Para a gerente de Estudos e Pesquisas Sociais da Coordenação de População e Indicadores Sociais Vânia Maria Pacheco, é essencial a compreensão dos conceitos fundamentais que sustentam a Política Pública da Segurança Alimentar. “A implementação eficaz de ações visa garantir não apenas a disponibilidade de alimentos, mas também o acesso e a boa nutrição da população. A Segurança Alimentar e Nutricional é um conceito multidimensional que abarca a disponibilidade, o acesso e o consumo de alimentos de qualidade, que devem ser refletidos na dieta da população, garantindo que todos tenham o direito de usufruir de alimentos em quantidade e qualidade adequadas”, destacou Vânia.

Mulheres são maioria na gestão

As mulheres eram a maioria no comando do órgão gestor da área de segurança alimentar e nutricional em 2024. Nas 26 unidades da federação pesquisadas, eram 16 mulheres gestoras.
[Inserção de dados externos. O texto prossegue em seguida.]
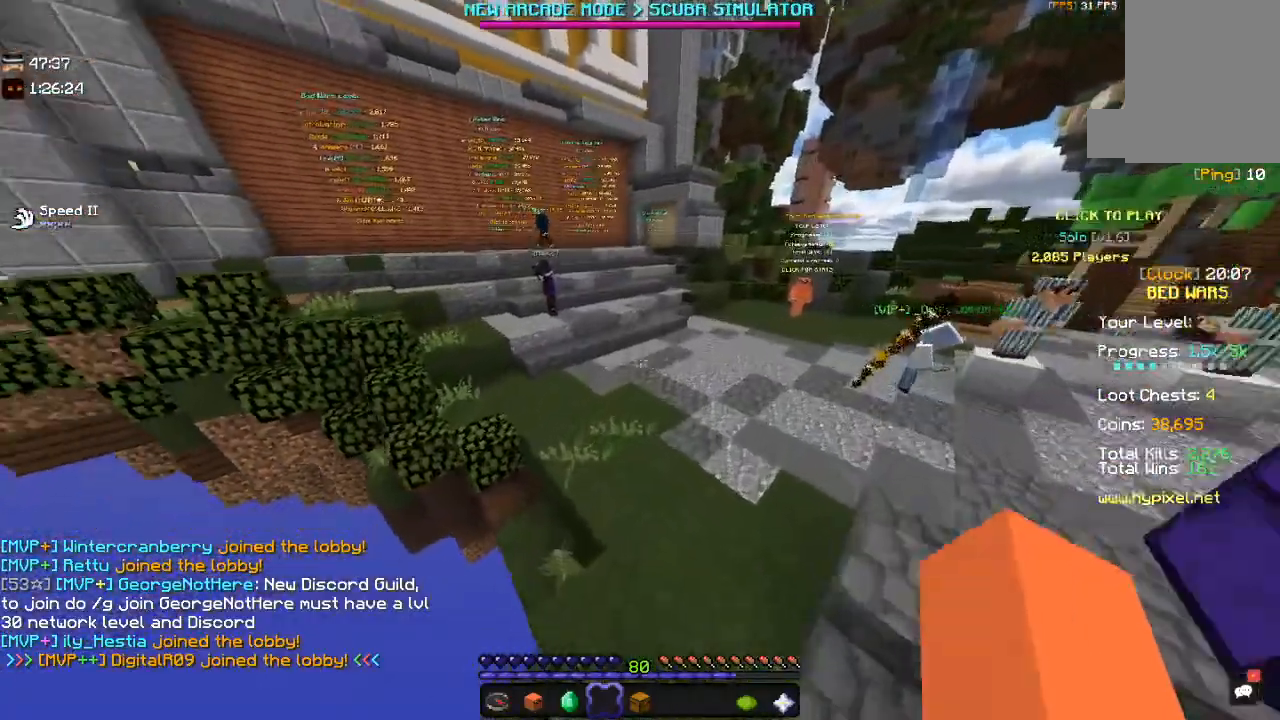
{"keys": ["space", "w"], "mouse": [], "events": [[300, "space", "down"]]}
Entre os 2.820 municípios que responderam sobre a informação, 69,6% (1.963) tinham mulheres à frente do órgão gestor, enquanto os homens eram 30,4% (857). A proporção de mulheres diminui com o aumento da população dos municípios. Nos 510 municípios com até 5.000 habitantes com estrutura, 75,3% (384) tinham mulheres comandando a estrutura organizacional de política de segurança alimentar e nutricional, enquanto os homens eram 24,5% (125). Em municípios com mais de 500.000 habitantes (44), em 52,3% (23) as mulheres estavam à frente do órgão, enquanto os homens eram 47,7% (21).